**Supplied text:**

Grieving the Life of Bryan Dunagan
Right now, a few days out, it's the shock that is the hardest part for me. My thoughts cannot stop spinning inside of me, as my mind and soul are trying to get a grip on something so surreal. To be honest, it makes me nauseous. It's more than I can handle.
I know that once this part of the grief system is lived through by all of us, the reality is that more hard is yet to come. The actual grieving and acceptance part. The living on and pressing on without a person who was larger than life, and who made big impacts on all of us. The suffering is real, and it's painful and it hurts.
I know from experience that nothing can take the pain and hurt away. We will grieve and suffer and cry out together. Like most of the psalmists, we will cry out in raw, utter, messy pain to our Father who made us all. It will be hard. We will as a community, put on figurative sackcloths and mourn together.

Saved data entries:
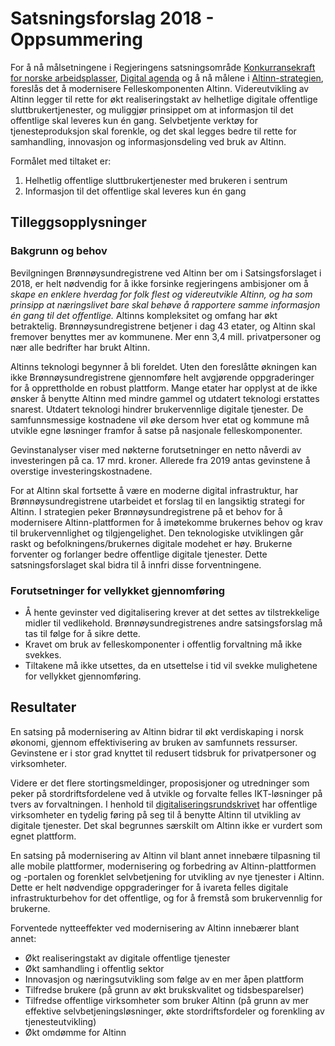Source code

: 
# Satsningsforslag 2018 - Oppsummering

For å nå målsetningene i Regjeringens satsningsområde [Konkurransekraft for norske arbeidsplasser](https://www.regjeringen.no/no/om-regjeringa/solberg/Regjeringens-satsingsomrader/Regjeringens-satsingsomrader/konkurransekraft-for-norske-arbeidsplasser1/id2407167/),
[Digital agenda](https://www.regjeringen.no/no/dokumenter/meld.-st.-27-20152016/id2483795/) og å nå målene i
[Altinn-strategien](https://altinnett.brreg.no/no/Emner/Altinn/Altinn-strategi/), foreslås det å modernisere Felleskomponenten Altinn.
Videreutvikling av Altinn legger til rette for økt realiseringstakt av helhetlige digitale offentlige sluttbrukertjenester,
og muliggjør prinsippet om at informasjon til det offentlige skal leveres kun én gang.
Selvbetjente verktøy for tjenesteproduksjon skal forenkle, og det skal legges bedre til rette for samhandling, innovasjon og informasjonsdeling ved bruk av Altinn.

Formålet med tiltaket er:
  1. Helhetlig offentlige sluttbrukertjenester med brukeren i sentrum
  2. Informasjon til det offentlige skal leveres kun én gang


## Tilleggsopplysninger

### Bakgrunn og behov

Bevilgningen Brønnøysundregistrene ved Altinn ber om i Satsingsforslaget i 2018, er helt nødvendig for å ikke forsinke regjeringens ambisjoner om
å _skape en enklere hverdag for folk flest og videreutvikle Altinn, og ha som prinsipp at næringslivet bare skal behøve å rapportere samme informasjon én gang til det offentlige._
Altinns kompleksitet og omfang har økt betraktelig. Brønnøysundregistrene betjener i dag 43 etater, og Altinn skal fremover benyttes mer av kommunene.
Mer enn 3,4 mill. privatpersoner og nær alle bedrifter har brukt Altinn.

Altinns teknologi begynner å bli foreldet. Uten den foreslåtte økningen kan ikke Brønnøysundregistrene gjennomføre helt avgjørende oppgraderinger
for å opprettholde en robust plattform. Mange etater har opplyst at de ikke ønsker å benytte Altinn
med mindre gammel og utdatert teknologi erstattes snarest. Utdatert teknologi hindrer brukervennlige digitale tjenester.
De samfunnsmessige kostnadene vil øke dersom hver etat og kommune må utvikle egne løsninger framfor å satse på nasjonale felleskomponenter.

Gevinstanalyser viser med nøkterne forutsetninger en netto nåverdi av investeringen på ca. 17 mrd. kroner. Allerede fra 2019 antas gevinstene å overstige investeringskostnadene.

For at Altinn skal fortsette å være en moderne digital infrastruktur, har Brønnøysundregistrene utarbeidet et forslag til en langsiktig strategi for Altinn.
I strategien peker Brønnøysundregistrene på et behov for å modernisere Altinn-plattformen for å imøtekomme brukernes behov og krav til brukervennlighet og tilgjengelighet.
Den teknologiske utviklingen går raskt og befolkningens/brukernes digitale modehet er høy. Brukerne forventer og forlanger bedre offentlige digitale tjenester.
Dette satsningsforslaget skal bidra til å innfri disse forventningene.

### Forutsetninger for vellykket gjennomføring

- Å hente gevinster ved digitalisering krever at det settes av tilstrekkelige midler til vedlikehold. Brønnøysundregistrenes andre satsingsforslag må tas til følge for å sikre dette.
- Kravet om bruk av felleskomponenter i offentlig forvaltning må ikke svekkes.
- Tiltakene må ikke utsettes, da en utsettelse i tid vil svekke mulighetene for vellykket gjennomføring.

## Resultater

En satsing på modernisering av Altinn bidrar til økt verdiskaping i norsk økonomi, gjennom effektivisering av bruken av samfunnets ressurser.
Gevinstene er i stor grad knyttet til redusert tidsbruk for privatpersoner og virksomheter.

Videre er det flere stortingsmeldinger, proposisjoner og utredninger som peker på stordriftsfordelene ved å utvikle og forvalte felles IKT-løsninger på tvers av forvaltningen.
I henhold til [digitaliseringsrundskrivet](https://www.regjeringen.no/no/dokumenter/digitaliseringsrundskrivet/id2522147/) har offentlige virksomheter en tydelig føring på seg til å benytte Altinn til utvikling av digitale tjenester.
Det skal begrunnes særskilt om Altinn ikke er vurdert som egnet plattform.

En satsing på modernisering av Altinn vil blant annet innebære tilpasning til alle mobile plattformer, modernisering og forbedring av Altinn-plattformen og -portalen og forenklet selvbetjening for utvikling av nye tjenester i Altinn.
Dette er helt nødvendige oppgraderinger for å ivareta felles digitale infrastrukturbehov for det offentlige, og for å fremstå som brukervennlig for brukerne.

Forventede nytteeffekter ved modernisering av Altinn innebærer blant annet:

- Økt realiseringstakt av digitale offentlige tjenester
- Økt samhandling i offentlig sektor
- Innovasjon og næringsutvikling som følge av en mer åpen plattform
- Tilfredse brukere (på grunn av økt brukskvalitet og tidsbesparelser)
- Tilfredse offentlige virksomheter som bruker Altinn (på grunn av mer effektive selvbetjeningsløsninger, økte stordriftsfordeler og forenkling av tjenesteutvikling)
- Økt omdømme for Altinn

**Brief:**
In the reflection on grieving Bryan Dunagan, what does the writer say is the hardest part a few days out?

**Task response:**
The shock is the hardest part.